How to use torch.cat to concat pictures belonging to two different folders

suxiaotang · March 5, 2019, 8:11am

I’m doing an image processing task and I want to use torch.cat to concat pictures belonging to two different folders. The size of the images in folder 1 is 224 * 224 * 3, and the size of the images in folder 2 is 224 * 224 * 1.Each folder has 100 images.I want them to be concated in the axial direction and I will use the results as input for deep learning.
How can I write this program?

MariosOreo · March 5, 2019, 9:14am

Hi,

I try to write a snippet and it works on my dataset.

f1_folder = './folder1'
f2_folder = './folder2'

f1_images = glob.glob(os.path.join(f1_folder, '*.png'))
f2_images = glob.glob(os.path.join(f2_folder, '*.png'))

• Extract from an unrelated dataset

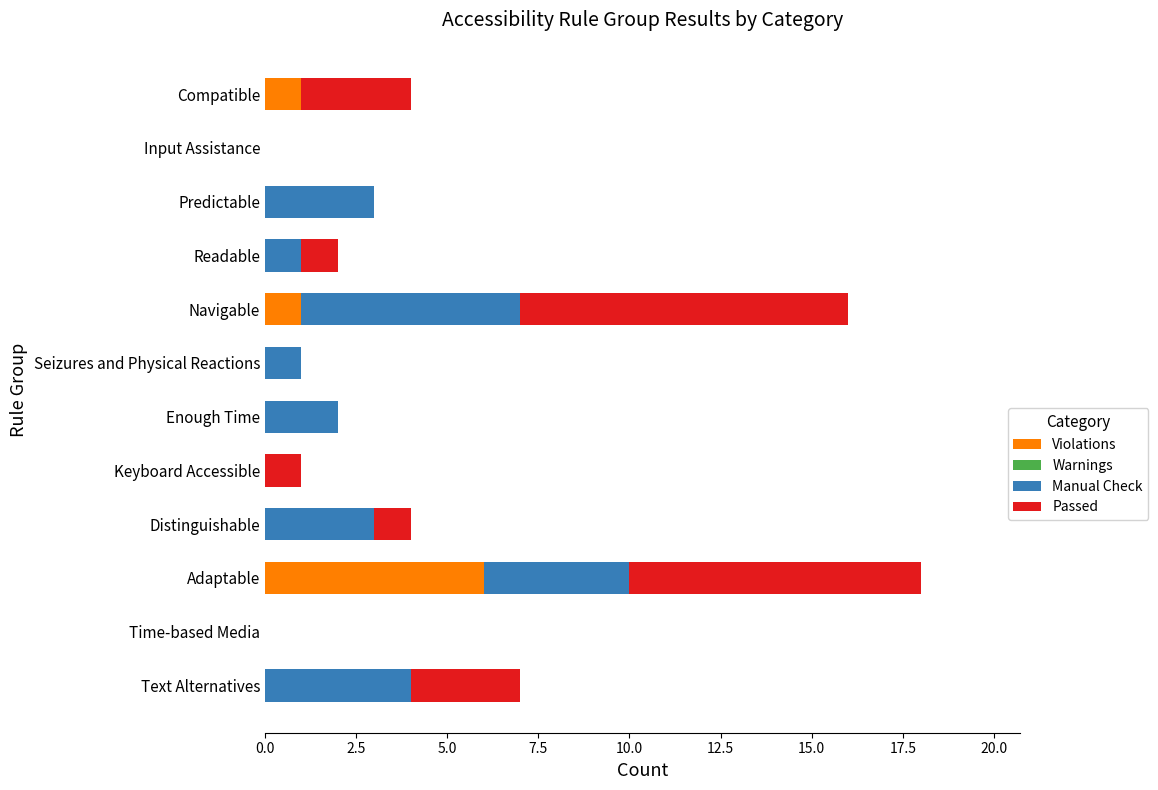

The value of Violations at Seizures and Physical Reactions is 0. True or false?

True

for f1_img, f2_img in zip(f1_images, f2_images):

    img1 = Image.open(f1_img)
    img2 = Image.open(f2_img)

    cat_img = torch.cat((TF.to_tensor(img1), TF.to_tensor(img2)), dim=0)# for 'CHW'

suxiaotang · March 5, 2019, 9:39am

Are there using tensorflow?——“TF.to_tensor(img1)”

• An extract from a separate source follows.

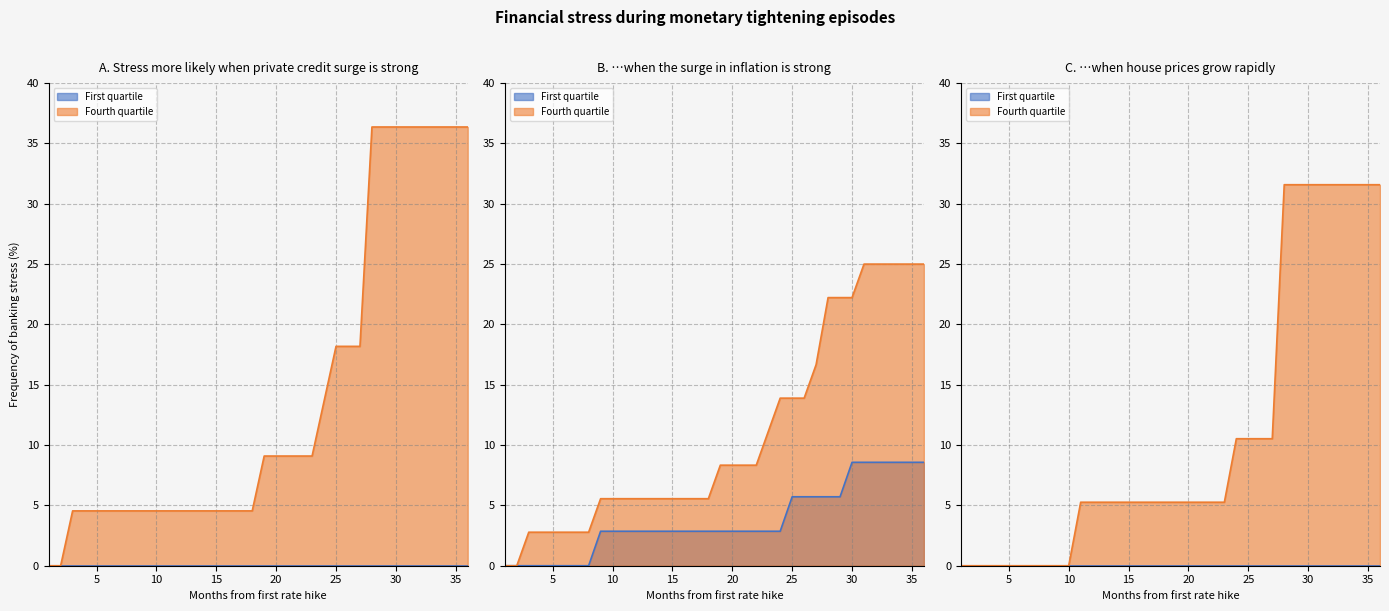

Does the chart have visible grid lines?

Yes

MariosOreo · March 5, 2019, 9:40am

Oh, sorry.
I forgot head file.

import glob
import os
import torch
import torchvision.transforms.functional as TF

suxiaotang · March 6, 2019, 7:30am

Thank you very much,it can work now. Could you please tell me how can I input “cat_img“ as an dataset for deep learning? I am a green hand in this field.

MariosOreo · March 6, 2019, 9:16am

I think this thread is what you want, it is a custom dataset example.

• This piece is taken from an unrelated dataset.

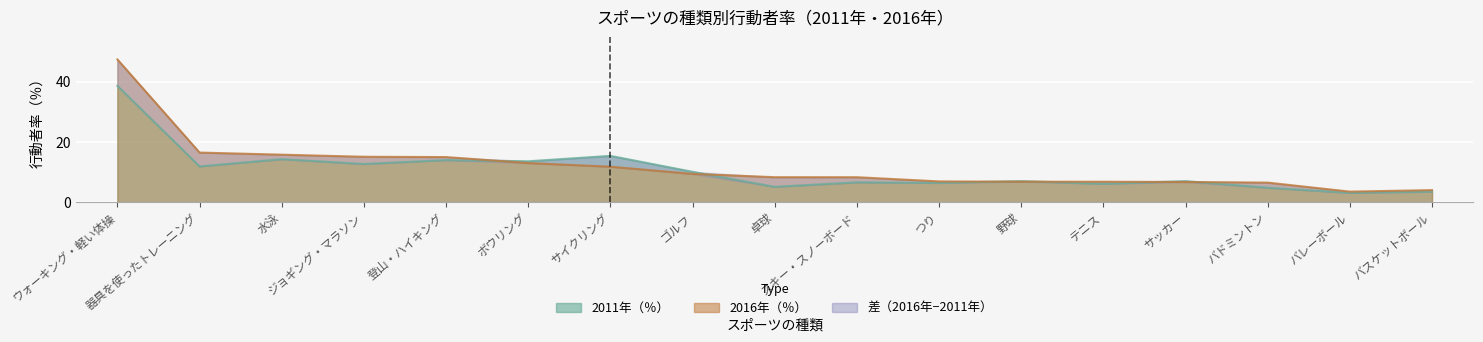

How many intersections are there between 2011年（％） and 2016年（％）?

6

You can do some transformation on the image and label, then I think you can cat them together in __getitem__ if you still need.

JuanFMontesinos · March 6, 2019, 10:10am

The main problem is that images in F1 are RGB and images in folder 2 are gray.

You can wheter concatenate them channel-wise or expand gray and cat them in a new dimension.

suxiaotang · March 6, 2019, 12:13pm

Thank you very much.I tried to write in this way,is there anything wrong?Can I now use “cat_img” to train my netural network?

from future import print_function, division
import torch
import torchvision.transforms.functional as TF
from torch.utils.data import Dataset
from PIL import Image

image_paths = ‘F:\picture1’
target_paths = ‘F:\picture2’

class MyDataset(Dataset):
def init(self, image_paths, target_paths, train=True):
self.image_paths = image_paths
self.target_paths = target_paths

def transform(self, image, mask,cat_img):

    
    image = TF.to_tensor(image)
    mask = TF.to_tensor(mask)
    cat_img = torch.cat((image, mask), dim=1)
    return image, mask,cat_img

def __getitem__(self, index):
    image = Image.open(self.image_paths[index])
    mask = Image.open(self.target_paths[index])
    x, y = self.transform(image, mask)
    return x, y

def __len__(self):
    return len(self.image_paths)

MariosOreo · March 6, 2019, 12:19pm

The transform method returns three value and you should use x, y and cat_xy in __getitem__.
And if you need original image, mask and cat_img you can return 3 value in __getitem__.

Then you can pass your custom dataset to a DataLoader.